BEIJING, China: China's Green Valley Pharmaceutical company has prematurely ended an FDA approved study on its GV-971 to treat mild to moderate Alzheimer's disease.
Company officials attributed the ending of the trial to "multiple negative factors" and Green Valley terminated a global phase 3 trial for its seaweed-derived Alzheimer's drug oligomannate, or GV-971, the company said in a statement.
Green Valley noted that it stopped the study due to the "global geopolitical situation" and a gloomy biotech capital market, preventing it from raising the funding to support the trial.
The company noted that COVID-19 outbreaks in China slowed the sales of GV-971 domestically.
In 2019, China approved GV-971 for use in treating mild to moderate Alzheimer's disease.
To win approvals in Western countries, Green Valley began its global phase 3 trial, with an FDA go-ahead in April 2020, just as COVID began to close down much of the world.

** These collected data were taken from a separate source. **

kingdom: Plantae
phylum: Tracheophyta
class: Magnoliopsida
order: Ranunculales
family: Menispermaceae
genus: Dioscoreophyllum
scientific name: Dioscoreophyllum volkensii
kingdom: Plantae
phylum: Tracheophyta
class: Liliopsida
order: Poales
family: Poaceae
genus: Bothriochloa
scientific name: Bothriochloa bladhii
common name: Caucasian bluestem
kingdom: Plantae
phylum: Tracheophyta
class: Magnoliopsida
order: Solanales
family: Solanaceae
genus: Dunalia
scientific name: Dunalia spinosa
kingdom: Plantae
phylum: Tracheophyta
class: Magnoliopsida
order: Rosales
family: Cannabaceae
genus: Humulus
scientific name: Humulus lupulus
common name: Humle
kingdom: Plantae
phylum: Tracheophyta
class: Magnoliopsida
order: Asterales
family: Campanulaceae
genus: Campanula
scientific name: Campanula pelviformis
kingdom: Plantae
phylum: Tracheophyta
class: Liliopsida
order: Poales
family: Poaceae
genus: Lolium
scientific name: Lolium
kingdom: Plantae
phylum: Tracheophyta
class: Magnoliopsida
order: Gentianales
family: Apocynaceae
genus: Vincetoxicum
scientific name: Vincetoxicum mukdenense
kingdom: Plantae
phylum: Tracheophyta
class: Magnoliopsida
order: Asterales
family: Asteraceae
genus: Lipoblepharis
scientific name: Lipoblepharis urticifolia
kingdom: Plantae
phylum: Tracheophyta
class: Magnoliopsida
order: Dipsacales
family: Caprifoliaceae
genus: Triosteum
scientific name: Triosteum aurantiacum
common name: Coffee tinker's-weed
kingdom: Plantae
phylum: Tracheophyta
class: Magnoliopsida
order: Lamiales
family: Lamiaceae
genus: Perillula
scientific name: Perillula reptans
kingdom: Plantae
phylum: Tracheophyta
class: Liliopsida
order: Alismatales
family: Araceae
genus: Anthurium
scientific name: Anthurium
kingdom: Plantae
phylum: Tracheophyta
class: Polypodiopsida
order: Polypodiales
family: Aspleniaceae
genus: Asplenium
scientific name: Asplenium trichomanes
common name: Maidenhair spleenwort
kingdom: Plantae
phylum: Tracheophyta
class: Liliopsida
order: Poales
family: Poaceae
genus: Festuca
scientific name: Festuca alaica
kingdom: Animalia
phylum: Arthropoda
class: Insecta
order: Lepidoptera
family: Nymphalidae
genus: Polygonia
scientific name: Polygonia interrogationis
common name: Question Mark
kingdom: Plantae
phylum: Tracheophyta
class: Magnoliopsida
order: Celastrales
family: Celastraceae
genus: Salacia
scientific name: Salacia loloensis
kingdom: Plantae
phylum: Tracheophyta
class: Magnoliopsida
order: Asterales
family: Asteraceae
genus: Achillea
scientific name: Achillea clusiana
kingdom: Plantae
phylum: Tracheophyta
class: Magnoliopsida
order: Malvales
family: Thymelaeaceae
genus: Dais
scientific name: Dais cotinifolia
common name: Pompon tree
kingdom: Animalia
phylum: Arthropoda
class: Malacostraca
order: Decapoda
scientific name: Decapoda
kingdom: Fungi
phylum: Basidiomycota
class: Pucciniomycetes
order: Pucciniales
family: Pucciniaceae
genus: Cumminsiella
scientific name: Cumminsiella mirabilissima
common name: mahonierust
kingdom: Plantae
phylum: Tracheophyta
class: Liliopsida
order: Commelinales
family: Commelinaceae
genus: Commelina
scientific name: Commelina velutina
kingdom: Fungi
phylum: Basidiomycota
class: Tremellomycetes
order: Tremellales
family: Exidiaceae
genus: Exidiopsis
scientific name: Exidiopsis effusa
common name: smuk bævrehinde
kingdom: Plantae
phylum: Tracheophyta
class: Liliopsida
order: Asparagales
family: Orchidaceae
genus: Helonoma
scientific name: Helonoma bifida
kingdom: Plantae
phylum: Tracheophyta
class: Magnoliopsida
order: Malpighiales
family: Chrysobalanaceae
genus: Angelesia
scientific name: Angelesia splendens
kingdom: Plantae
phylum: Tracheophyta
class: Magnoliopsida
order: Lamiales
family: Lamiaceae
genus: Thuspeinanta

Green Valley faced many questions after its initial study was only partially successful, however, continued with a Phase 3 trial which included opening 162 trial sites.
Company officials said that as of April 26, 1,308 patients had been screened for the study and 439 enrolled, including 257 participants in the U.S.
As enrollment in the test increased, Green Valley found itself in need of cash. At the same time, the worldwide Covid outbreak decreased the number of test participants already selected.
Green Valley has informed participants about discontinuing the trial, assisting them in withdrawing from the drug and starting them on standard treatments. Meanwhile, in January the company received permission from the U.S. Federal Drug Administration to begin a phase 2 trial for GV-971 in Parkinson's disease patients.
Green Valley officials have reiterated that they remain committed to obtaining international approvals for GV-971, it added, saying the global clinical program will start again "when condition permits in the future."